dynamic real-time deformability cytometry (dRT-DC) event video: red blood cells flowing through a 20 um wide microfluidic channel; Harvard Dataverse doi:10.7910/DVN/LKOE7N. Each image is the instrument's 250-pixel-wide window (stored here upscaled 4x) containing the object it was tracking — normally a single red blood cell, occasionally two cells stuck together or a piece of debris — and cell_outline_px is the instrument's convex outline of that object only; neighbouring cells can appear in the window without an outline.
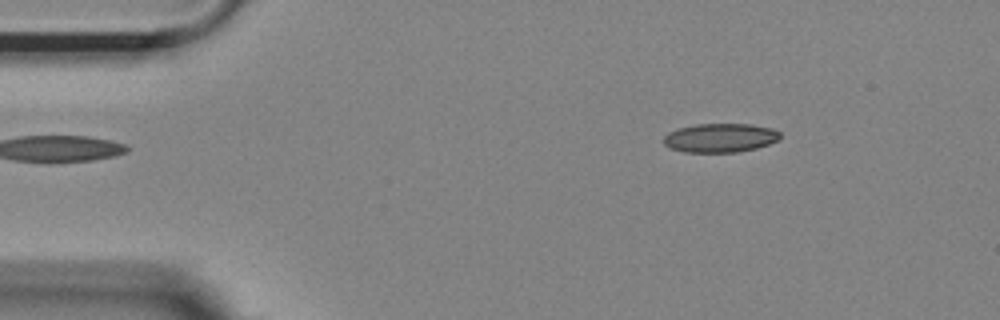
{"species": "Egyptian fruit bat (a non-hibernating species)", "species_latin": "Rousettus aegyptiacus", "temperature_condition": "room temperature", "stored_images_in_passage": 47, "camera_frame_rate_fps": 3000, "um_per_image_px": 0.085, "animal": {"sex": "female"}, "frame": {"image": 1, "passage_image": 1, "time_ms": 0.0, "image_size_px": [1000, 320], "cell_outline_px": [[780, 136], [776, 140], [768, 144], [756, 148], [736, 152], [684, 152], [672, 148], [664, 144], [664, 136], [668, 132], [680, 128], [696, 124], [752, 124], [772, 128], [780, 132]], "centroid_in_image_um": [61.22, 11.71], "position_along_channel_um": 23.8, "area_um2": 19.48}}
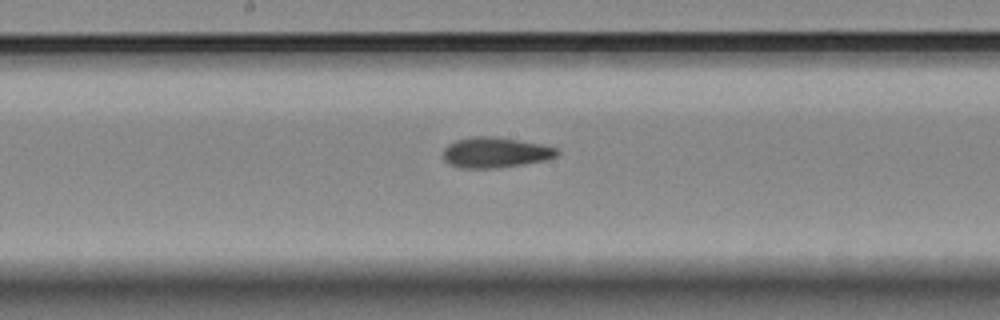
{"frame": {"image": 2, "passage_image": 21, "time_ms": 6.667, "image_size_px": [1000, 320], "cell_outline_px": [[560, 152], [556, 156], [548, 160], [524, 164], [496, 168], [460, 168], [448, 164], [444, 160], [444, 148], [448, 144], [456, 140], [472, 136], [492, 136], [540, 144], [556, 148]], "centroid_in_image_um": [42.09, 12.97], "position_along_channel_um": 206.1, "area_um2": 20.23}}
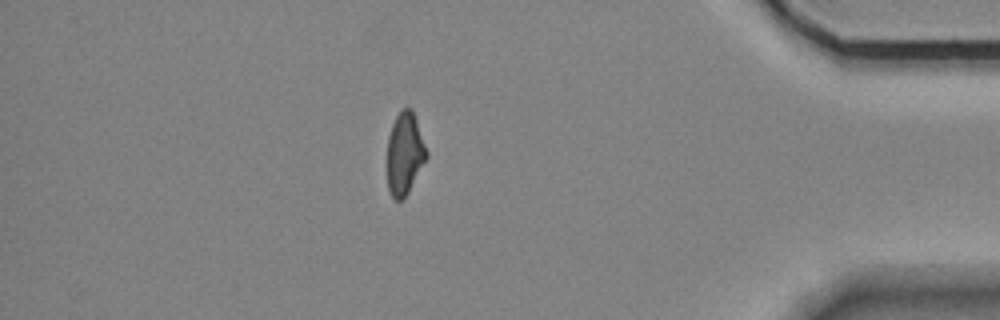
{"frame": {"image": 3, "passage_image": 40, "time_ms": 13.0, "image_size_px": [1000, 320], "cell_outline_px": [[428, 156], [404, 200], [396, 200], [392, 196], [388, 188], [388, 136], [392, 124], [396, 116], [404, 108], [412, 108], [428, 152]], "centroid_in_image_um": [34.41, 13.06], "position_along_channel_um": 400.8, "area_um2": 18.73}, "authors_computed_cell_mechanics": {"area_um2": 19.8254, "velocity_mm_per_s": 3.6943, "shape_relaxation_time_tau1_ms": 7.1033, "shape_relaxation_time_tau2_ms": 2.3688, "deformation_change_tau1": 0.1652, "deformation_change_tau2": 0.0934}}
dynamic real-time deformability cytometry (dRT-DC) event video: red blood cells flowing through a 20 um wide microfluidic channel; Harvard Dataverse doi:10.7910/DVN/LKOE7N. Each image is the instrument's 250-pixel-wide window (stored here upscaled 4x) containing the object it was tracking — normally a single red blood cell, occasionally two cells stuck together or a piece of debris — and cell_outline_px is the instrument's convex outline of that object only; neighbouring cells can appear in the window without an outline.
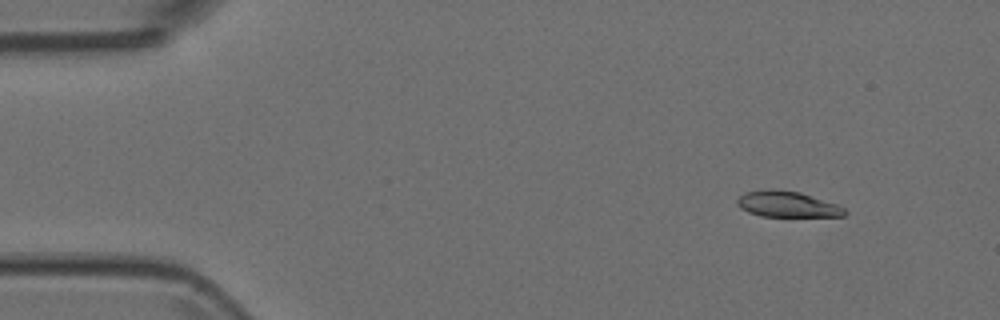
{"species": "Egyptian fruit bat (a non-hibernating species)", "species_latin": "Rousettus aegyptiacus", "temperature_condition": "room temperature", "stored_images_in_passage": 4, "camera_frame_rate_fps": 3000, "um_per_image_px": 0.085, "animal": {"sex": "female"}, "frame": {"image": 1, "passage_image": 2, "time_ms": 0.333, "image_size_px": [1000, 320], "cell_outline_px": [[848, 212], [844, 216], [760, 216], [748, 212], [740, 208], [736, 204], [736, 200], [744, 192], [768, 188], [776, 188], [800, 192], [836, 204], [844, 208]], "centroid_in_image_um": [66.87, 17.34], "position_along_channel_um": 18.1, "area_um2": 16.36}}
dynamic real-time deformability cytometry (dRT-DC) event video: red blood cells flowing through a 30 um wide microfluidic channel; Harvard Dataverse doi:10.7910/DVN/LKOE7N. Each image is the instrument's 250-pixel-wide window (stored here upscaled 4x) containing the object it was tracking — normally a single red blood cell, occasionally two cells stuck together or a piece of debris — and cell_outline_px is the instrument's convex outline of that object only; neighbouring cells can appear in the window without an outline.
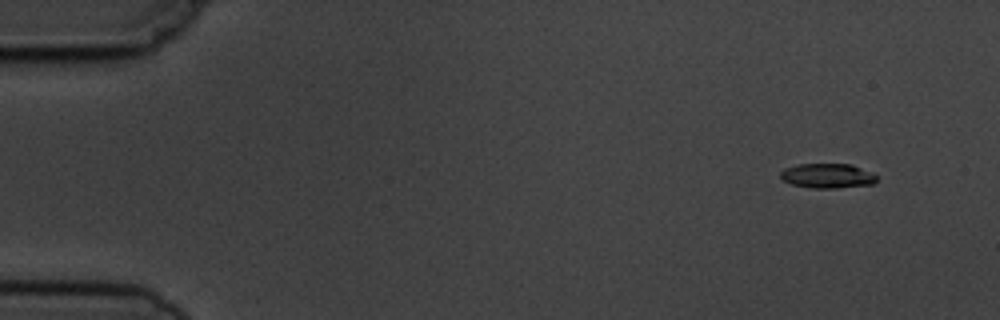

···

**Your instructions**
Omit the pictures. Transcribe every record exactly.

**Task solution**
dynamic real-time deformability cytometry (dRT-DC) event video: red blood cells flowing through a 20 um wide microfluidic channel; Harvard Dataverse doi:10.7910/DVN/LKOE7N. Each image is the instrument's 250-pixel-wide window (stored here upscaled 4x) containing the object it was tracking — normally a single red blood cell, occasionally two cells stuck together or a piece of debris — and cell_outline_px is the instrument's convex outline of that object only; neighbouring cells can appear in the window without an outline.
{"species": "Egyptian fruit bat (a non-hibernating species)", "species_latin": "Rousettus aegyptiacus", "temperature_condition": "room temperature", "stored_images_in_passage": 47, "camera_frame_rate_fps": 3000, "um_per_image_px": 0.085, "animal": {"sex": "female"}, "frame": {"image": 1, "passage_image": 1, "time_ms": 0.0, "image_size_px": [1000, 320], "cell_outline_px": [[780, 136], [776, 140], [768, 144], [756, 148], [736, 152], [684, 152], [672, 148], [664, 144], [664, 136], [668, 132], [680, 128], [696, 124], [752, 124], [772, 128], [780, 132]], "centroid_in_image_um": [61.22, 11.71], "position_along_channel_um": 23.8, "area_um2": 19.48}}
{"frame": {"image": 2, "passage_image": 21, "time_ms": 6.667, "image_size_px": [1000, 320], "cell_outline_px": [[560, 152], [556, 156], [548, 160], [524, 164], [496, 168], [460, 168], [448, 164], [444, 160], [444, 148], [448, 144], [456, 140], [472, 136], [492, 136], [540, 144], [556, 148]], "centroid_in_image_um": [42.09, 12.97], "position_along_channel_um": 206.1, "area_um2": 20.23}}
{"frame": {"image": 3, "passage_image": 40, "time_ms": 13.0, "image_size_px": [1000, 320], "cell_outline_px": [[428, 156], [404, 200], [396, 200], [392, 196], [388, 188], [388, 136], [392, 124], [396, 116], [404, 108], [412, 108], [428, 152]], "centroid_in_image_um": [34.41, 13.06], "position_along_channel_um": 400.8, "area_um2": 18.73}, "authors_computed_cell_mechanics": {"area_um2": 19.8254, "velocity_mm_per_s": 3.6943, "shape_relaxation_time_tau1_ms": 7.1033, "shape_relaxation_time_tau2_ms": 2.3688, "deformation_change_tau1": 0.1652, "deformation_change_tau2": 0.0934}}
dynamic real-time deformability cytometry (dRT-DC) event video: red blood cells flowing through a 20 um wide microfluidic channel; Harvard Dataverse doi:10.7910/DVN/LKOE7N. Each image is the instrument's 250-pixel-wide window (stored here upscaled 4x) containing the object it was tracking — normally a single red blood cell, occasionally two cells stuck together or a piece of debris — and cell_outline_px is the instrument's convex outline of that object only; neighbouring cells can appear in the window without an outline.
{"species": "Egyptian fruit bat (a non-hibernating species)", "species_latin": "Rousettus aegyptiacus", "temperature_condition": "room temperature", "stored_images_in_passage": 4, "camera_frame_rate_fps": 3000, "um_per_image_px": 0.085, "animal": {"sex": "female"}, "frame": {"image": 1, "passage_image": 2, "time_ms": 0.333, "image_size_px": [1000, 320], "cell_outline_px": [[848, 212], [844, 216], [760, 216], [748, 212], [740, 208], [736, 204], [736, 200], [744, 192], [768, 188], [776, 188], [800, 192], [836, 204], [844, 208]], "centroid_in_image_um": [66.87, 17.34], "position_along_channel_um": 18.1, "area_um2": 16.36}}
dynamic real-time deformability cytometry (dRT-DC) event video: red blood cells flowing through a 30 um wide microfluidic channel; Harvard Dataverse doi:10.7910/DVN/LKOE7N. Each image is the instrument's 250-pixel-wide window (stored here upscaled 4x) containing the object it was tracking — normally a single red blood cell, occasionally two cells stuck together or a piece of debris — and cell_outline_px is the instrument's convex outline of that object only; neighbouring cells can appear in the window without an outline.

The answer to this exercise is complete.